Task:
In the listing below, count the lines with "said" and report only the figure.
Data section Start Marker
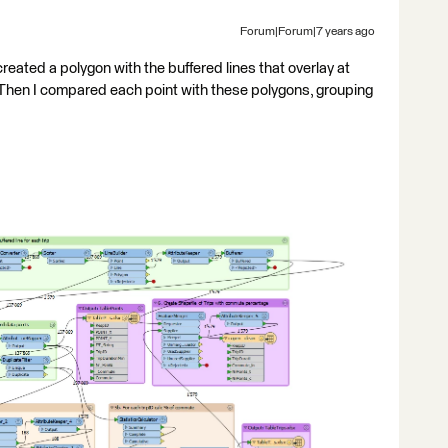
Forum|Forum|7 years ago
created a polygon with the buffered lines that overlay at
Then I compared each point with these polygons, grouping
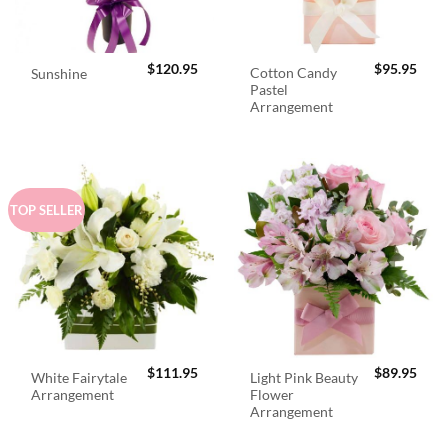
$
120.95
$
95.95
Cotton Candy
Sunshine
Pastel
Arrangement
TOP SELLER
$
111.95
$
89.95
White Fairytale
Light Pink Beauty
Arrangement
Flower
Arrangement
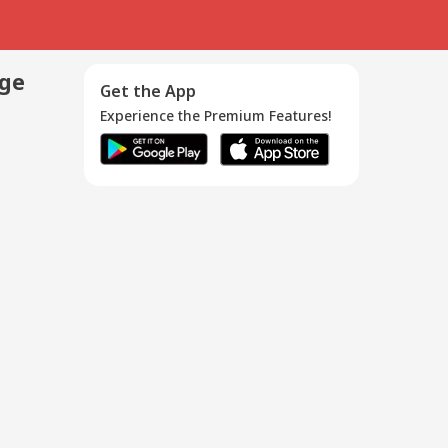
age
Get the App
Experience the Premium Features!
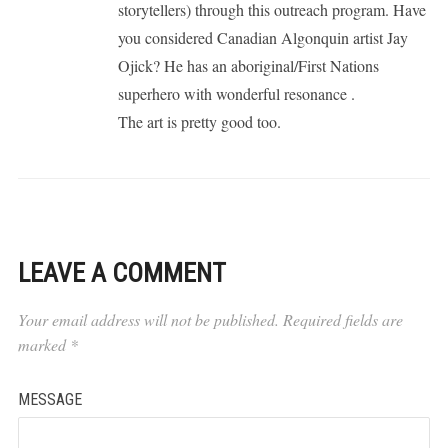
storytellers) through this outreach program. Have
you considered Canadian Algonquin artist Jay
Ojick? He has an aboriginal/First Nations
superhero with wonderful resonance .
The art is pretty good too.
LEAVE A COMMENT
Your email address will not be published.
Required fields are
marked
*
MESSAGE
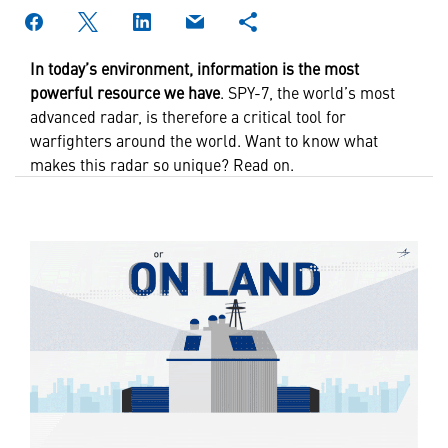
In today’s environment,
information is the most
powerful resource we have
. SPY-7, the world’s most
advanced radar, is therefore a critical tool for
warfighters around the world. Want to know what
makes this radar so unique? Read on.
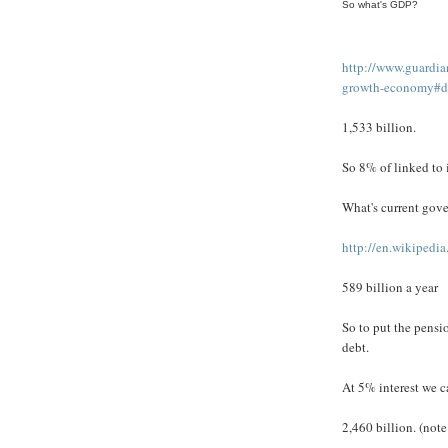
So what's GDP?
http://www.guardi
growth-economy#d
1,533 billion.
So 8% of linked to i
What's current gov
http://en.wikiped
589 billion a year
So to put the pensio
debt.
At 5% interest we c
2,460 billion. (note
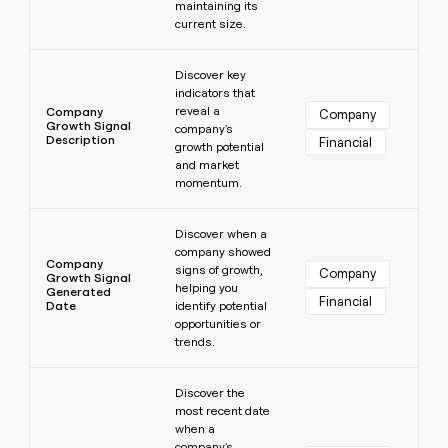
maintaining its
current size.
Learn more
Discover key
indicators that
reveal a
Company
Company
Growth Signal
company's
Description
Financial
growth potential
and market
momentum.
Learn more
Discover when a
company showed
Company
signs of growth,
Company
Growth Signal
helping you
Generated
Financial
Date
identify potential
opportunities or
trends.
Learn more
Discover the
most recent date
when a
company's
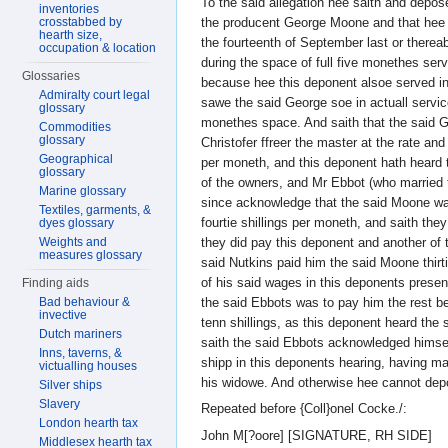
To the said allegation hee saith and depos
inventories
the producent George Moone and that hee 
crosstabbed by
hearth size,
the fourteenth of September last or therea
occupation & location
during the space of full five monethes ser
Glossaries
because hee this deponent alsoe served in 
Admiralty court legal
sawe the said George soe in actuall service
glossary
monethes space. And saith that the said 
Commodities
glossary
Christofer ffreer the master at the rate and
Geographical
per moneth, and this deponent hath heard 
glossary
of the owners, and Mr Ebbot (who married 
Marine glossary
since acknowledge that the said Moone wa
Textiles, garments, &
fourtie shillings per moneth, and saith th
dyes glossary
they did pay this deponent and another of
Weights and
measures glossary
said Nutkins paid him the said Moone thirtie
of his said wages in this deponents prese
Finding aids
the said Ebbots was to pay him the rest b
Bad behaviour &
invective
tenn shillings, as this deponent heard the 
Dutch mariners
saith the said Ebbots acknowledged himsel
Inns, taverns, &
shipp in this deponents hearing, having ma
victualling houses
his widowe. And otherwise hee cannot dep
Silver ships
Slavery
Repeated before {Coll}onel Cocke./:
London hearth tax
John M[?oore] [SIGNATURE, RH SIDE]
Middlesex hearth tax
Data section End Marker
Answer below:
8